Catalogue Number: 074 3884DH

074 3884. VERDI Rigoletto

Tracks:

Composition Artist Credit
Rigoletto Giuseppe Verdi, Composer
Ara Berberian, Sparafucile, Bass
Batyah Godfrey, Giovanna, Mezzo soprano
Betsy Norden, Countess Ceprano, Soprano
Charles Anthony, Borsa, Tenor
Christiane Eda-Pierre, Gilda, Soprano
Giuseppe Verdi, Composer
Isola Jones, Maddalena, Mezzo soprano
James Levine
John Darrenkamp, Marullo, Baritone
Louis Quilico, Rigoletto, Baritone
Nadyne Brewer, A Page, Mezzo soprano
New York Metropolitan Opera Ballet
New York Metropolitan Opera Chorus
New York Metropolitan Opera Orchestra
Norman Andersson, Count Ceprano, Bass-baritone
Paul de Paola, Chief Guard, Bass
Richard J Clark, Monterone, Baritone
Dramatically we’re back in the stone age. No one apart from Louis Quilico’s jester or Isola Jones’s sexy Maddalena does any acting at all. Chorus and extras hang round in ‘period’ clothes wondering how to wear and move in them. Some terrible dancing at the beginning supposedly provides lascivious atmosphere. A single up- and downstairs set, variously clad, trebles for the Duke’s, Rigoletto’s and Sparafucile’s. Brian Large’s filming concentrates on the video equivalent of selfies for Duke Pavarotti’s and Rigoletto’s big numbers. Apart from the fact that the production gives no one anything to do, there’s also the problem of how to fill in the vast amount of applause time that follows the tenor’s every utterance.

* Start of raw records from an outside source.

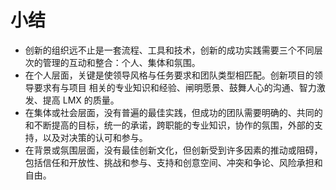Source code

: # 小结

* 创新的组织远不止是一套流程、工具和技术，创新的成功实践需要三个不同层次的管理的互动和整合：个人、集体和氛围。
* 在个人层面，关键是使领导风格与任务要求和团队类型相匹配。创新项目的领导要求有与项目 相关的专业知识和经验、闸明愿景、鼓舞人心的沟通、智力激发、提高 LMX 的质量。
* 在集体或社会层面，没有普遍的最佳实践，但成功的团队需要明确的、共同的和不断提高的目标，统一的承诺，跨职能的专业知识，协作的氛围，外部的支持，以及对决策的认可和参与。
* 在背景或氛围层面，没有最佳创新文化，但创新受到许多因素的推动或阻碍，包括信任和开放性、挑战和参与、支持和创意空间、冲突和争论、风险承担和自由。
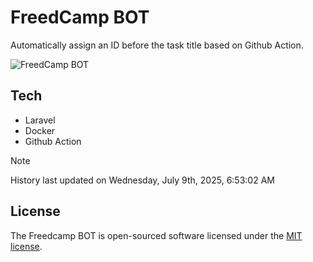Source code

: # FreedCamp BOT

Automatically assign an ID before the task title based on Github Action.

![FreedCamp BOT](https://repository-images.githubusercontent.com/737932867/7d34798b-2680-471c-b089-a78a718d3d6a)

## Tech

- Laravel
- Docker
- Github Action

> [!NOTE]  
> History last updated on Wednesday, July 9th, 2025, 6:53:02 AM

## License

The Freedcamp BOT is open-sourced software licensed under the [MIT license](https://opensource.org/licenses/MIT).
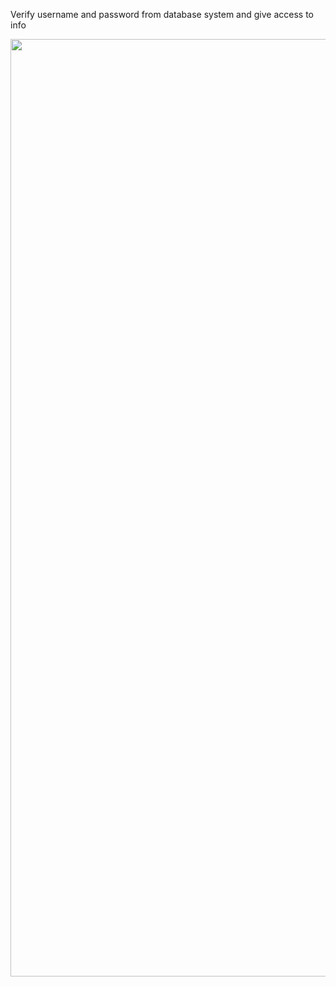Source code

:  Verify username and password from database system and give access to info


<img src="https://codeshack.io/secure-login-system-php-mysql/" width = 1500 alt="" />
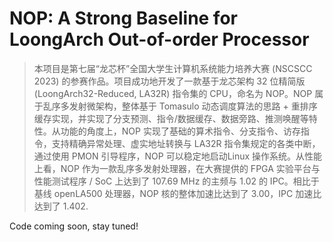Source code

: # NOP: A Strong Baseline for LoongArch Out-of-order Processor

> 本项目是第七届“龙芯杯”全国大学生计算机系统能力培养大赛 (NSCSCC 2023) 的参赛作品。项目成功地开发了一款基于龙芯架构 32 位精简版 (LoongArch32-Reduced, LA32R) 指令集的 CPU，命名为 NOP。NOP 属于乱序多发射微架构，整体基于 Tomasulo 动态调度算法的思路 + 重排序缓存实现，并实现了分支预测、指令/数据缓存、数据旁路、推测唤醒等特性。从功能的角度上，NOP 实现了基础的算术指令、分支指令、访存指令，支持精确异常处理、虚实地址转换与 LA32R 指令集规定的各类中断，通过使用 PMON 引导程序，NOP 可以稳定地启动Linux 操作系统。从性能上看，NOP 作为一款乱序多发射处理器，在大赛提供的 FPGA 实验平台与性能测试程序 / SoC 上达到了 107.69 MHz 的主频与 1.02 的 IPC。相比于基线 openLA500 处理器，NOP 核的整体加速比达到了 3.00，IPC 加速比达到了 1.402.

Code coming soon, stay tuned!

Musically there’s much to admire. This is a better audio vehicle for maestro Levine’s Rigoletto than the (later) DG recording – this is the fiery young conductor who made those thrilling early opera and Mahler recordings, caught with his homegrown orchestra in their first pomp. What a pity the stage drama nowhere matches that level. The vocalism is strong and occasionally outstanding. Pavarotti has an ideal timbre for the Duke but so little interest in what the words say. Christiane Eda-Pierre can certainly cope with both a big-house Gilda and its vocal decoration. She achieves it (remarkably) by acting even less than her tenor. Quilico’s Rigoletto is collectable and caught here when he was still in good voice – it’s an old-school performance (an honourable man dishonoured) without the devil that Gobbi found in the role, let alone the more coloured, twisted impersonations of contemporary interpreters. But it’s worth seeing and hearing. The Sparafuciles (as almost always) make much of their Act 3 scene but there’s no relationship between them, no questioning of why a man and his sister are doing these things.

In general this last may serve as a symbol of what’s totally lacking here. This still terrifyingly amoral work – in which the ‘baddies’ in power get away with everything the whole time – is boxed and packaged as a slab of poor Shakespearean period melodrama. Run in relief to almost any intelligent modern staging such as, for example, the Met’s own Michael Mayer version (DG, 2013).